== PASSAGE ==
---+---

On Sat, 2 Feb 2002 16:58:48 -0500, "Joshua L. Wein"
>I was hoping to get some advice on which digital video camera I should buy.
>I have recently found out that our family will be getting bigger sometime in
>the next 9 months and I want to be prepared. I am currently a big medium and
>large format still photography buff and I do all my own black and white and
>color printing in my own darkroom - so I am pretty camera savvy. I've never
>owned a video camera before (not a big fan of the medium, but hey kids -
>gotta tape 'em). My friend is going to soup up my PC (Dual Pentium III's
>with a gig of ram and SCSI RAID harddrives, FireWire) so I can do video
>editing with some reasonal throughput. I don't know where to begin, camera
>size, features, progressive scan, etc... I expect to spend over $1,000 USD
>but I'd like to not go too much higher. I don't need any features that I'd
>get within the computer, like titling and such - just quality video. Thanks
>in advance for any help. OK to respond here or to my email.

---+---

== INFORMATION GIVEN ==
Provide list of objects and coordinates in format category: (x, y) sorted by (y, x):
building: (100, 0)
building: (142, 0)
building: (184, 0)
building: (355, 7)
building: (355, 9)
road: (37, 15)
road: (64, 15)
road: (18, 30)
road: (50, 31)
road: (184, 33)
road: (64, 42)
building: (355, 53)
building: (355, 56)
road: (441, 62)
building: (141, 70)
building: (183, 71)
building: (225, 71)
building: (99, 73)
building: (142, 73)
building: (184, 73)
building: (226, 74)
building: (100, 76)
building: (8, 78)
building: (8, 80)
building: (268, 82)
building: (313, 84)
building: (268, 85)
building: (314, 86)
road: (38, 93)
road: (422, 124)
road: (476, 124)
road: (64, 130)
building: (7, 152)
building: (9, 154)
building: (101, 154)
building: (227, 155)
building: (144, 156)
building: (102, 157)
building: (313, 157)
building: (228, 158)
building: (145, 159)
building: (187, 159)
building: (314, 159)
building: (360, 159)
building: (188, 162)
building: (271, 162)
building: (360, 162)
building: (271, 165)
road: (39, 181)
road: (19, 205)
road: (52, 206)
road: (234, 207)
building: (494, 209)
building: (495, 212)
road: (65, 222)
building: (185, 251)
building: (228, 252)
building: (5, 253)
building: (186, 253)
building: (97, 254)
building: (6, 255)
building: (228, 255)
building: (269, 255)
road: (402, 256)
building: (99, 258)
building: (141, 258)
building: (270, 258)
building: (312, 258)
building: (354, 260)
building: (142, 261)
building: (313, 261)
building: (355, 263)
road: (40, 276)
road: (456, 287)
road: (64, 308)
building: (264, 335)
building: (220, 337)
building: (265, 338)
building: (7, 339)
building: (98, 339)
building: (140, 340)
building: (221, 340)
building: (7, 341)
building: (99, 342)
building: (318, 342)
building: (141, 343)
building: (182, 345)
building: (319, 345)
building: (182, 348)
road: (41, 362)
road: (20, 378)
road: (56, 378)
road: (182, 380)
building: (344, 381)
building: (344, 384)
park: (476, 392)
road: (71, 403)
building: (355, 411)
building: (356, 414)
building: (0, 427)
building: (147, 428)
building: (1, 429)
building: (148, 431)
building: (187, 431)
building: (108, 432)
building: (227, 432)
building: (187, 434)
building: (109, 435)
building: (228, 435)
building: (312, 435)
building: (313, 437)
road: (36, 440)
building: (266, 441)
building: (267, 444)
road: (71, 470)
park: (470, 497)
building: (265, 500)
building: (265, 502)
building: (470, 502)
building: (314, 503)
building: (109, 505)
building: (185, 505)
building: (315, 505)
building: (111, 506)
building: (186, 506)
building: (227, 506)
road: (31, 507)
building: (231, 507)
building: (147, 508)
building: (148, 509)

---+---

== PROBLEM STATEMENT ==
Copy out the forum post about choosing a digital video camera word for word, in full.

== TASK ANSWER ==
On Sat, 2 Feb 2002 16:58:48 -0500, "Joshua L. Wein"
>I was hoping to get some advice on which digital video camera I should buy.
>I have recently found out that our family will be getting bigger sometime in
>the next 9 months and I want to be prepared. I am currently a big medium and
>large format still photography buff and I do all my own black and white and
>color printing in my own darkroom - so I am pretty camera savvy. I've never
>owned a video camera before (not a big fan of the medium, but hey kids -
>gotta tape 'em). My friend is going to soup up my PC (Dual Pentium III's
>with a gig of ram and SCSI RAID harddrives, FireWire) so I can do video
>editing with some reasonal throughput. I don't know where to begin, camera
>size, features, progressive scan, etc... I expect to spend over $1,000 USD
>but I'd like to not go too much higher. I don't need any features that I'd
>get within the computer, like titling and such - just quality video. Thanks
>in advance for any help. OK to respond here or to my email.